Led Zeppelin nerds screen the new DVD.

| 16 Feb 2015 | 06:23

    "Baby, if you spill bong water on my pants, I'll kill you."

    This is what Kati, a lifelong weed smoker, said to her boyfriend?a confirmed drinker?on the night that 10 rabid fans gathered in Brooklyn to view the new Led Zeppelin DVD. When it comes to getting the Led out, boozehounds and stoners must learn one another's ways.

    By the end of the viewing, I was in deep shit. The review copy truncated the final five-and-a-half-hour-long release into two hours by omitting interviews, tv appearances and some concert footage. When my guests realized this, a belligerent whine struck up from the chairs and couches, even from behind the refrigerator door where someone was retrieving another Miller.

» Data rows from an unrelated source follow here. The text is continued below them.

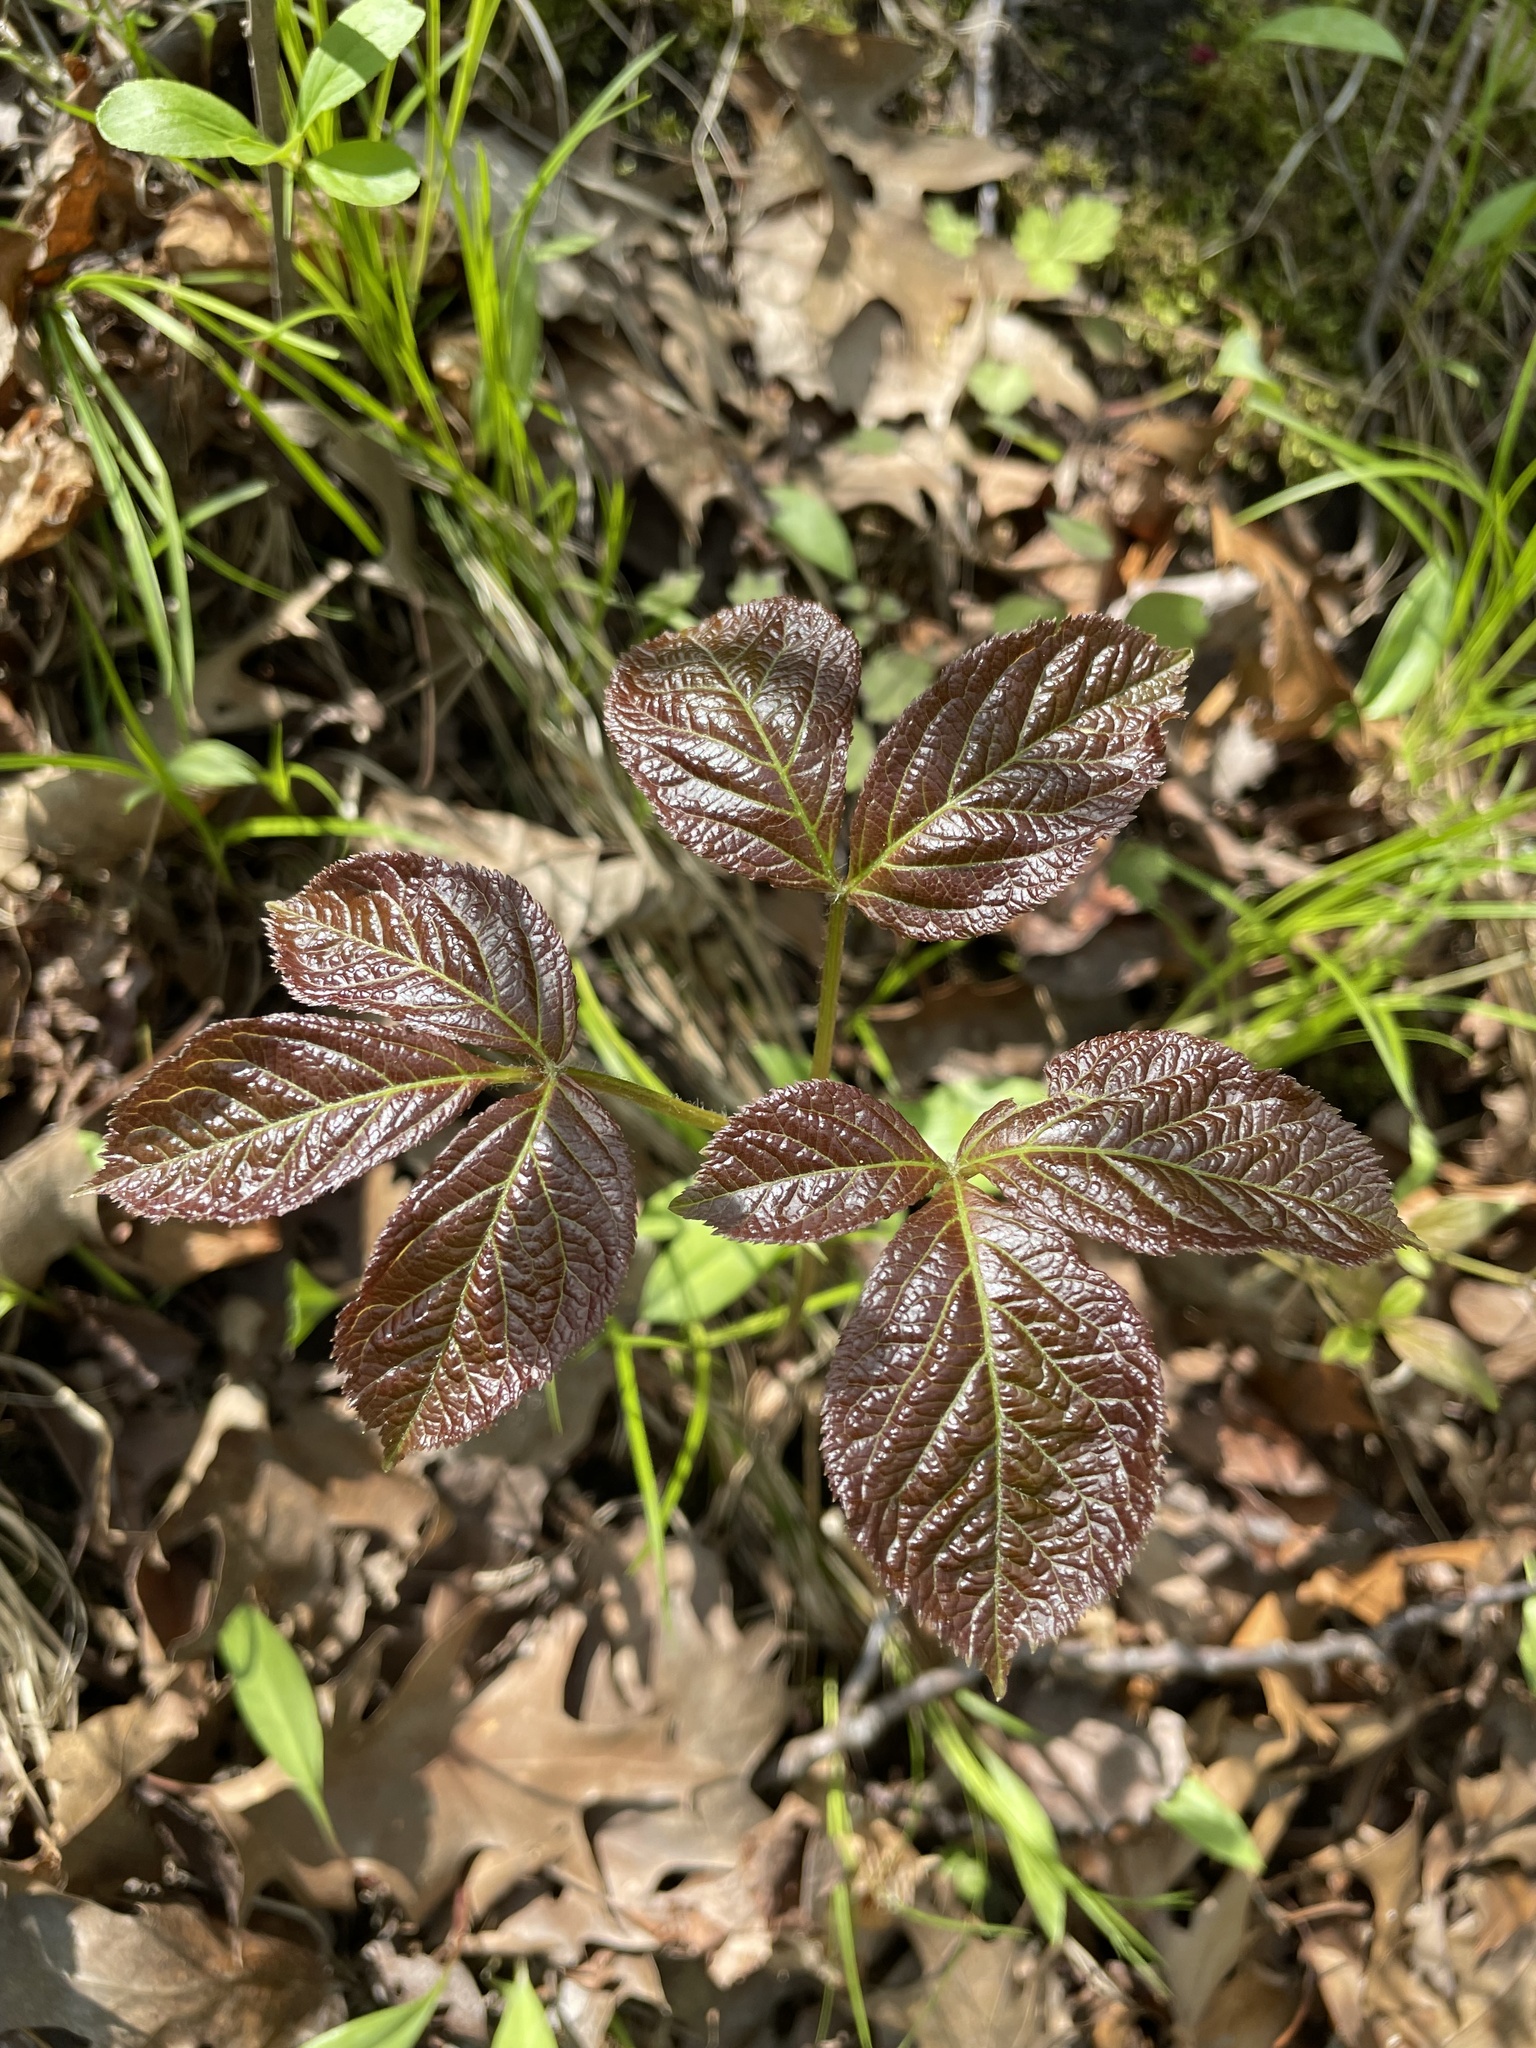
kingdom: Plantae
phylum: Tracheophyta
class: Magnoliopsida
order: Apiales
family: Araliaceae
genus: Aralia
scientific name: Aralia nudicaulis
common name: Wild sarsaparilla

    Luckily, we agreed that everyone was too wasted to make it through any more late footage of Robert Plant; we would reunite with the entire release in hand.

    These are my people. Anyone willing to commit almost six hours of life to watching old Zep footage is in a special class of band nerd and, consequently, is just like family. They would never kick you out, even when you come home trashed at 11 in the morning. The abrupt two hours of strictly concert footage felt like getting kicked out of a party for being too drunk, too early.

    The same night as our viewing, the surviving members of Led Zeppelin screened the shortened DVD for a much bigger audience in London. Few other than Jimmy Page (who pieced together the old footage) knew at that time what the final version would look like. The chronological highlights of concerts from 1970, 1973, 1975 and 1979 rocked, proving theory after theory for those of us too young to remember the day Bonham died: Page is a mad genius, Bonzo an uncontrollable force of nature, Jonesy a recluse even on stage (with a damn good wardrobe) and Plant, though gay from the start, just got gayer as he got more comfortable on stage (singing "Aww suck it. Push. Push." over a guitar solo). The Song Remains the Same did not catch the vibe of a show in the way this does. You see how Zep whipped the crowd into a frenzy and just how much the band loved playing from early on to the near end of their time.

    Bonham's appearances capture what even his band never got to see live, and it will give you goose bumps. The next time I heard "Houses of the Holy," I could visualize Bonham killing his kit. Thanks to the legend outlined in the biography Stairway to Heaven, Bonham's "Moby Dick" took on a whole new meaning as the band filed backstage to get blowjobs.

    A three-CD set, How the West Was Won, has also been released and showcases aspects of the Zep prowess yet to be observed out of a concert hall. Recorded in L.A. and Long Beach in 1972, the pinnacle for Led Zep, the tracks clarify influences from Pink Floyd to Muddy Waters that are buried on album versions. Unfortunately, the 23:07 minute version of "Whole Lotta Love," working in a medley of rock classics like "Let's Have a Party," comes off like old fart wanking. But the way Page tweaks melodies using his old Yardbirds style refreshes all those familiar riffs.

    By the 1979 footage, Zep got haggard: Bonham had bloated, Jones barely moved and Page kept sweeping his arm over the audience like a gigantic magic wand. Though he's a great fucking guitarist, he comes off like a ridiculous imitation of a rock star, like your uncle trying to cover "Smoke on the Water" without a back-up band at a family BBQ. Robert Plant seems like a big, gay megalomaniac in love with his microphone. I lost my starry eyes for a moment. But upon closer examination, or maybe reflecting on our small audience actually cheering when Pagey switched from the 12- to the six string of his doubleneck guitar, Plant and Page may have been the biggest Led Zep fans of us all, with an uncontrollable enthusiasm that rendered even Robert utterly uncool and Jimmy a total oddity.

    It's that blind love for what they did that made Led Zeppelin one of the coolest bands in the world, even today.